This is, no doubt, our duty, as a general rule, but there are so many
exceptions to this rule, and the principles on which the admissibility
of the exceptions depend are so complicated and so abstruse, that it is
wonderful that children learn to make the necessary distinctions as soon as
they do.

_Natural Guidance to the Duty of telling the Truth_.

The child, when he first acquires the art of using and understanding
language, is filled with wonder and pleasure to find that he can represent
external objects that he observes, and also ideas passing through his mind,
by means of sounds formed by his organs of speech. Such sounds, he finds,
have both these powers--that is, they can represent realities or fancies.
Thus, when he utters the sounds _I see a bird_, they may denote either a
mere conception in his mind, or an outward actuality. How is he possibly to
know, by any instinct, or intuition, or moral sense when it is right for
him to use them as representations of a mere idea, and when it is wrong for
him to use them, unless they correspond with some actual reality?

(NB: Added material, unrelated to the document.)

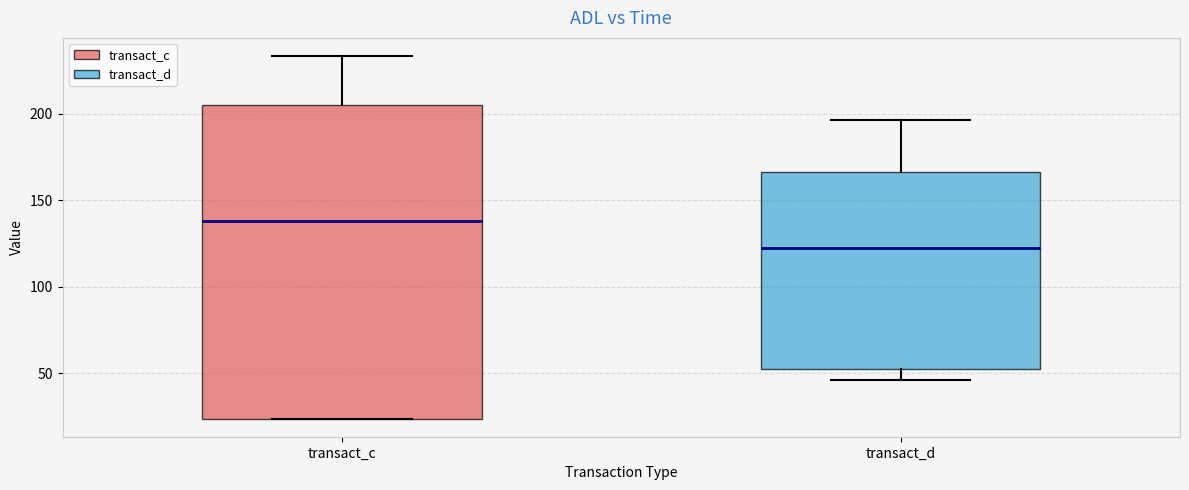

Comparing the boxes themselves (not the whiskers), which one is the tallest?

transact_c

The fact that vivid images or conceptions may be awakened in his mind by
the mere hearing of certain sounds made by himself or another is something
strange and wonderful to him; and though he comes to his consciousness of
this susceptibility by degrees, it is still, while he is acquiring it, and
extending the scope and range of it, a source of continual pleasure to him.
The necessity of any correspondence of these words, and of the images which
they excite, with actual realities, is a necessity which arises from the
relations of man to man in the social state, and he has no means whatever
of knowing any thing about it except by instruction.